Task requirements:
**A)** Write out everything in the ModernBERT embeddings text from "What I find" down to "one-dimensional geometrical structure.".
**B)** Decide whether each statement agrees with the ModernBERT embeddings text. Answer yes or no for each, and quote the words from the text that decide it.
(i) The ModernBERT model has about 50k input embedding vectors.
(ii) The embedding vectors were projected with four methods.
(iii) The writer thinks the t-SNE projection of both embedding collections looks like a petri dish.
**C)** According to the ModernBERT embeddings text, roughly how many input embedding vectors does the BERT model have?
Start of Text extract
ModernBERT's context-free embeddings
I've already written about a bit about visualizing BERT's context-free tokens. I recently had to do some work with the ModernBERT model, and thought that it might be fun to run the visualization scripts I had prepared for that model as well.1
For implementation details and such, you should read the BERT visualization, but in short the picture below has the ~50k input embedding vectors of the modernBERT model projected with three methods: PCA, t-SNE and UMAP. I've colored some tokens related to numbers.
What I find striking is that despite the obvious differences to the vanilla BERT model, there are obvious similarities as well in the structure! Below we have the same image for the ~30k input embedding vectors of the BERT model.
Indeed, both of the embedding collections have a vaguely Pacman-like shape w.r.t. the PCA projection, the t-SNE projects both of them to something that looks to me like a petri dish, and the UMAP (while more different than the others) has a larger component with separate smaller components, some of which seem to be the embeddings of numerical tokens in a somewhat one-dimensional geometrical structure.
End of Text extract
Start of Records shown
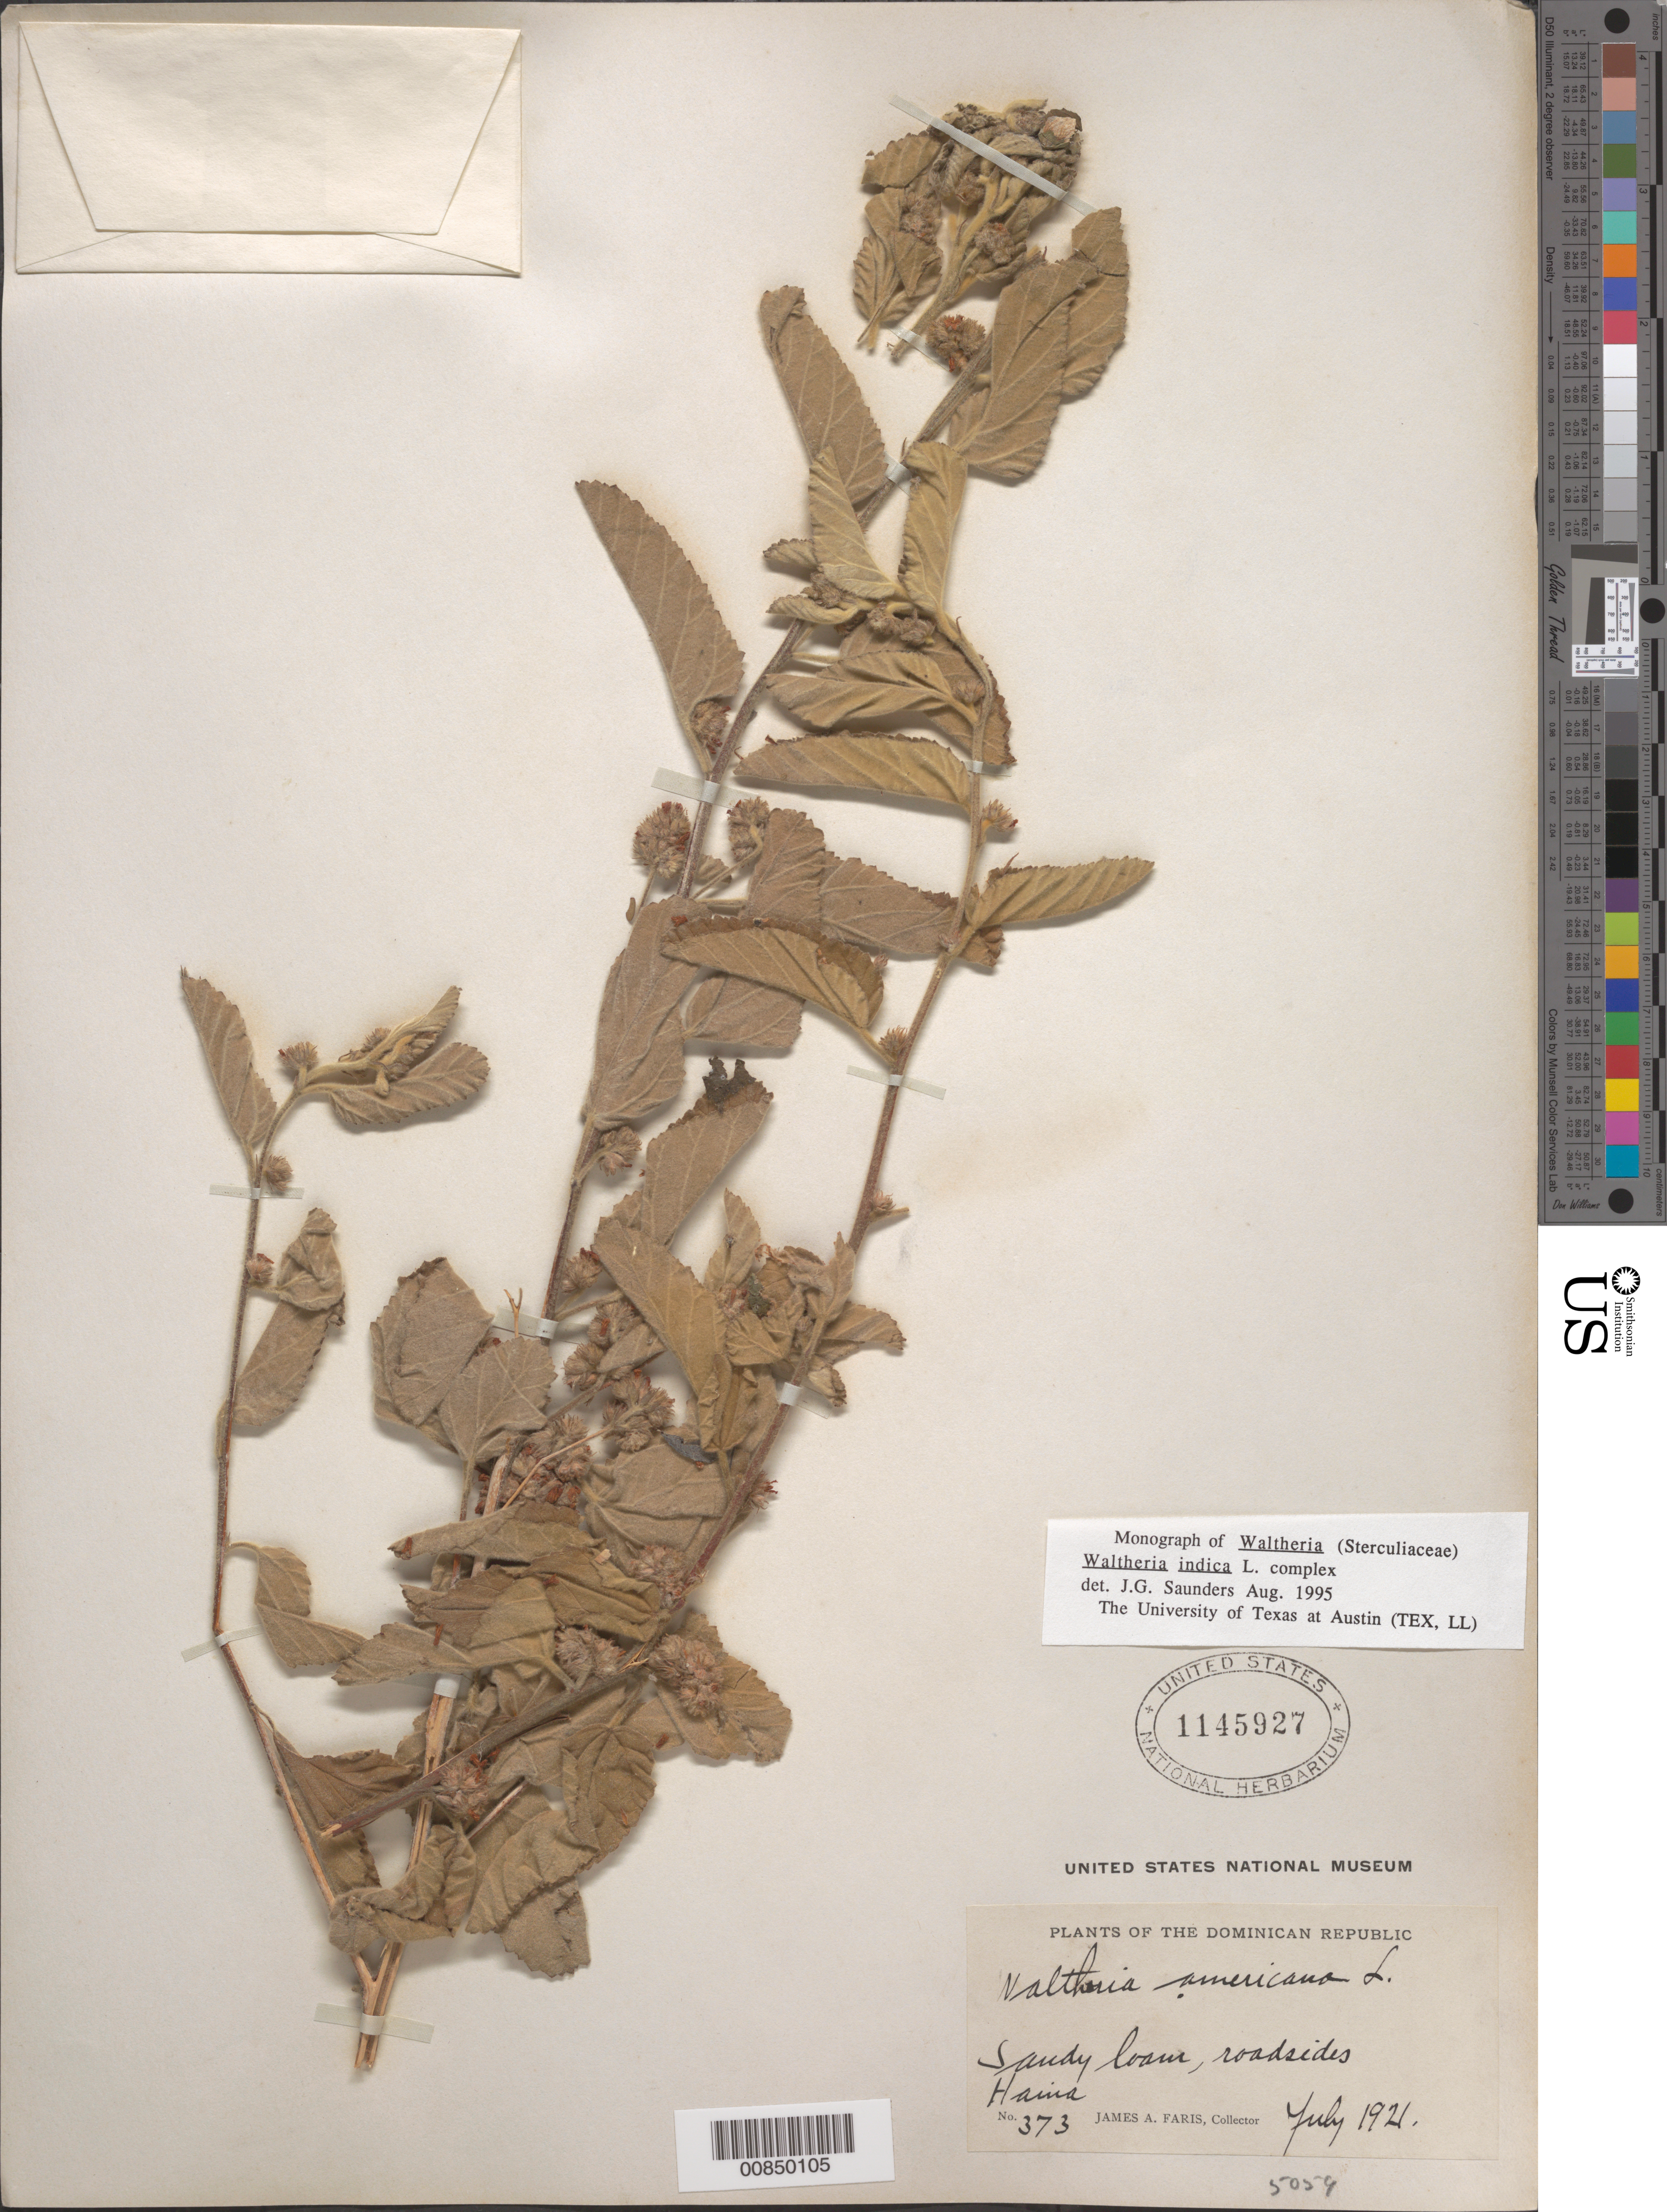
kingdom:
End of Records shown
Start of Records shown
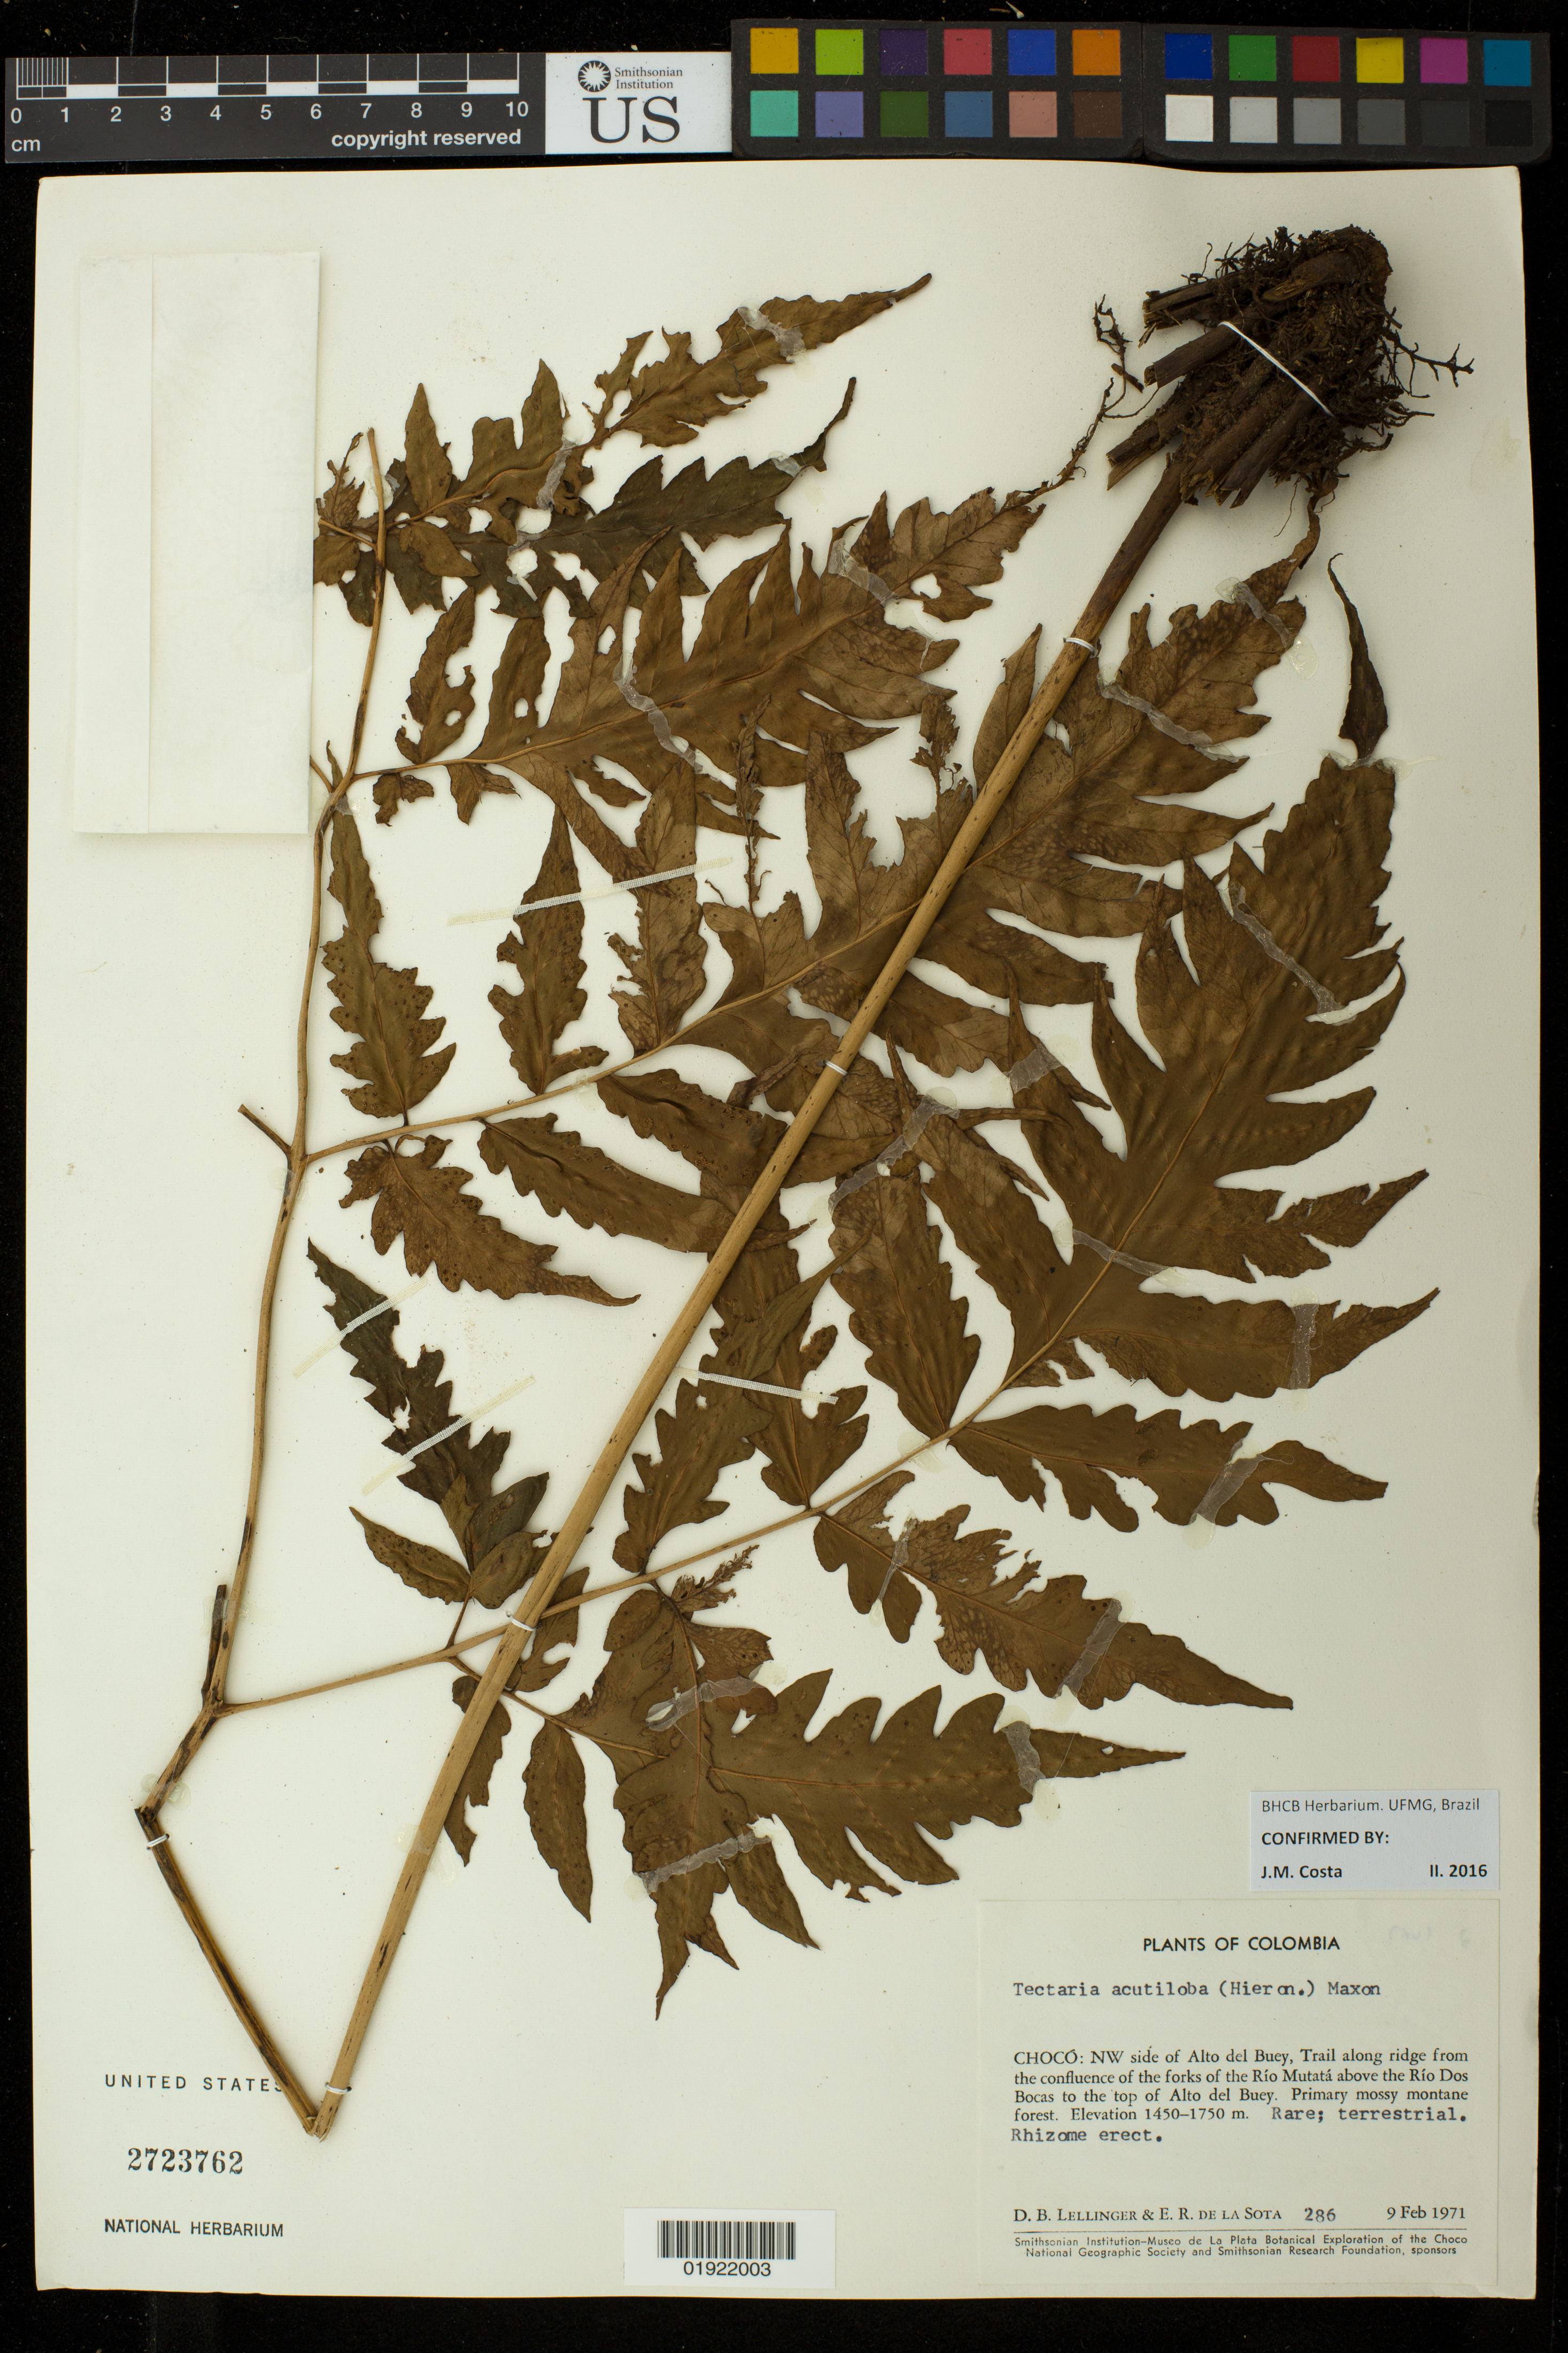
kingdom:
End of Records shown
Answers per task:
**A)**
What I find striking is that despite the obvious differences to the vanilla BERT model, there are obvious similarities as well in the structure! Below we have the same image for the ~30k input embedding vectors of the BERT model.
Indeed, both of the embedding collections have a vaguely Pacman-like shape w.r.t. the PCA projection, the t-SNE projects both of them to something that looks to me like a petri dish, and the UMAP (while more different than the others) has a larger component with separate smaller components, some of which seem to be the embeddings of numerical tokens in a somewhat one-dimensional geometrical structure.

**B)**
(i) Yes: "the ~50k input embedding vectors of the modernBERT model"
(ii) No: "projected with three methods: PCA, t-SNE and UMAP"
(iii) Yes: "the t-SNE projects both of them to something that looks to me like a petri dish"

**C)** About 30k.